I reflected for an instant, then thought, "Yes I could, easily, if it bothers people." So I did from that moment on, just like that, and our respective religious beliefs have nothing to do with why. The relevance is in how this site was developing out of listening, which brings me to Lauren and Vanessa.
I want their audience ratings boosted; my own are going up because you're here -- among others like you. Of various ways to help, one is to "explain" what these two and the others do with notes as I might. How, for instance, does Lauren sometimes get so close to a traditional hymn sound without being there?
But do you care? No. Neither do I. Off log, maybe my VoW book gets another few footnote lines, but on site, you really want to know what to my ear makes these people tick. Me too. Lauren's homegrown bio is out of date, there's a different "mystery" there from the one Blake her percussionist lends to songs full of the stuff.
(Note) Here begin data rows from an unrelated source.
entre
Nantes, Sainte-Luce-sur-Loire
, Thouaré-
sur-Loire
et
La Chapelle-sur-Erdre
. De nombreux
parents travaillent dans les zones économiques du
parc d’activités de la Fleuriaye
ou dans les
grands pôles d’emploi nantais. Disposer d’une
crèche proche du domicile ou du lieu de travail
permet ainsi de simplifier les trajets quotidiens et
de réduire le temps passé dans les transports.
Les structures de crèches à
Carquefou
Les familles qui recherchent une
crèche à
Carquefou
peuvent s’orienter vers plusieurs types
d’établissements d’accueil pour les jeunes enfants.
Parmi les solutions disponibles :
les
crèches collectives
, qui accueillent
"So many times, same old shit,
Same old lies.
Oh, when
Would we ever learn?
Boys may come, they definitely go,
And then you're on your own
To give
To yourself again.
You're the most deserving person I know
To receive the gifts you've wasted on everyone else"
That's wryness. That's rawness. And it's acutely heard. Superbly sung, 'To Her'. Who "she" is -- but I hear was in words and music -- we don't know and don't need to know.
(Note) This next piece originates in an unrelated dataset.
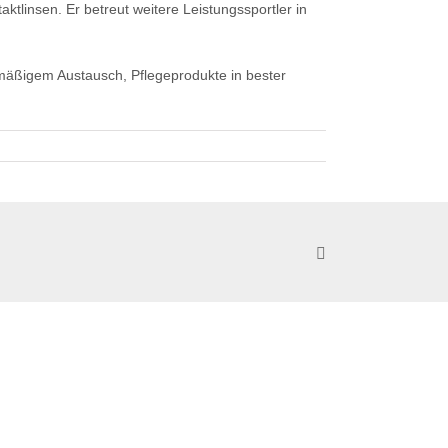
tlinsen. Er betreut weitere Leistungssportler in
lmäßigem Austausch, Pflegeprodukte in bester
YouTube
Lauren is somewhere Vanessa was headed in 2002 and might have found in 'Harmonium', so much so I've put iTunes on "artist alert" for it. That place is far beyond talent, which is itself remarkable when it's really there. It's the place where most women render comparison so abominably pointless.
On her debut, 'When,' Lauren proved an exception to my bugbear piece of stupid "she sounds like" writing by lending her choral treatment to Tori's 'Mother' -- as a tribute -- rather than fleeing from the magnificent Amos because of morons. But on 'Red', Kendall's soul speaks to us.
The word "soul" has a deep, indefinable significance for me now, that's for ever; it's where music is, makes for another album that is light shed in our dark places, and I find Lauren doesn't hesitate to use it herself:
'Red' "is much more personal, more daring. When you start writing songs that you’re afraid to show to your mother, you know you’re hitting on some personal issues. I’m also incorporating more cello into the songs—it creates such soul in so many of the songs” (Songplanet offers an up-to-date bio).
Sometimes I'm glad my mother doesn't want the Internet since if she knew a fraction of what you lot do... I shan't finish or explain that remark so don't ask; it's a bare aside and all you'll get by way of acknowledging "truths" smart people correctly think they've guessed about a few "whies" of me and the evolutions that led to this site's destiny.
The logger of old might have written a bit more of his mum's harmonics, though they're hers and to be valued as such; this one just says we share different things. Lauren Kendall is into the sharing so many women singers are that's made the new log one way of saying "Thanks".
In her own words (though the stylist in me tones down some of her capital letters and punctuates with fewer exclamation marks):
"Free MP3s are still available. Go to Amazon.com's free digital network (...) and search for works by Lauren Kendall. Then tell your friends!
The more you download, the better my ranking. Download often. That's right. I'm ENCOURAGING you to steal my music! You can buy it later. ;-)
Downloading is fun!*"
_______
*So it is, but let's also be fair.
Thereupon my ideas turn to 'Pirates with White Flags' out back, since one can't really draft any "economics of the soul"...
It's just there's "piracy" and there's "theft". Lauren's encouraging invitation is one for me -- and you if you like -- to draw the line where we should.